Benchmade CodeX87 Horizon Edge Hunting Knife

Benchmade’s Newest Blade Technology: CodeX87 Horizon Edge

The Real Work Starts as soon as the tag is punched

My back is on fire. My right hand is cramping. It’s only 60 degrees but I’m sweating. This was my reality on my once-in-a-lifetime North Dakota elk hunt.

I had just tagged an amazing bull – giant fronts, sweeping beams that seemingly went on forever, and mass that us antler addicts dream of. He was the perfect bull in every way. You’d think I’d have been dancing with joy, but instead I was paying for it physically. The reason? I was working on caping and quartering this 8 ½ year old bull with a dull knife – actually, two dull knives.

Hunter caping out bull elk with a dull blade

keeping a knife sharp sounds easy, right?

If you’ve hunted long enough you’ve likely experienced this same thing – skinning, caping, or butchering an animal with a dull blade. It’s a tale old as time – keep your skinning knife sharp. It’s always been easier said than done. No matter how hard we try to keep that blade away from hair, hide, tendons, and bones, the chances of caping and quartering an elk from start to finish with a sharp blade are about as good as the odds of drawing that once-in-a-lifetime North Dakota tag.

One Knife, Too Many Jobs

You must cut the hide to get in. You need to separate joints and tendons to get those quarters off the mountain. There’s no way around it — quartering big game forces your knife to do multiple jobs, and most blades aren’t built for that reality.

The Problem Benchmade Set out To Solve

This is the exact problem Benchmade set out to solve with their new CodeX 87 Horizon Edge.
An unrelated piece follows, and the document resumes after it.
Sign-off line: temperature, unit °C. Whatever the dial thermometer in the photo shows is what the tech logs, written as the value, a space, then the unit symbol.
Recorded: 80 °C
Benchmade found a way to combine two different metals into one continuous edge. By using two well-known steels — Hakkapella Damasteel for the base blade and Rex 121 applied to specific portions of the cutting edge — Benchmade can create a single blade designed to handle two very different tasks.

Benchmade CodeX87 Knife showing bi-metal blade design

Benchmade CodeX87 Horizon Edge showing where the two metals meet

Extending Edge Life Where It Matters Most

The first launch of this new technology is on the proven Saddle Mountain Skinner — already a favorite amongst hunters. The idea isn’t to replace good knife habits or sharpening altogether, but to dramatically extend usable edge life where it matters most. Now, with this bi-metal technology, hunters can realistically do all the jobs required to quarter and pack out game with a single blade.
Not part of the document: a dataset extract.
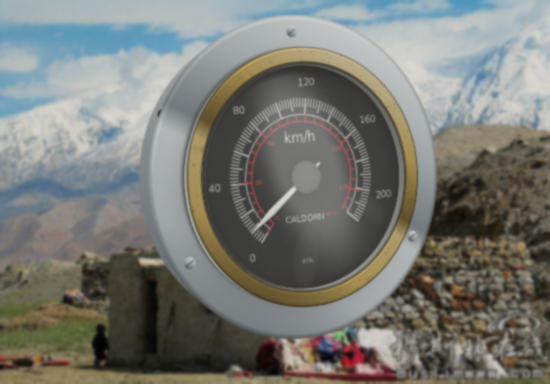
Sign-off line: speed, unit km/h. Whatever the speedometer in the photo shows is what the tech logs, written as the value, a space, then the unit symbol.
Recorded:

Benchmade CodeX87 Horizon Edge Blade on Saddle Mountain Skinner Design

Why This Matters on The Mountain

Each season I quarter somewhere between four and eight animals — that’s up to 16 hip joints, 32 lower leg joints, and 32 shanks with one knife. Imagine how fast a standard edge dulls under that workload, and how often you’re stopping to touch it up or swap blades. Now picture using the CodeX 87 with a cutting edge designed for both skinning and working through joints — less downtime, less hand fatigue, and more time to focus on enjoying what you’ve accomplished.

Looking Ahead

I for one cannot wait to put the CodeX 87 Horizon Edge to the test this fall — not because it’s flashy, but because anything that lets me focus more on the moment and less on fighting my gear is worth paying attention to.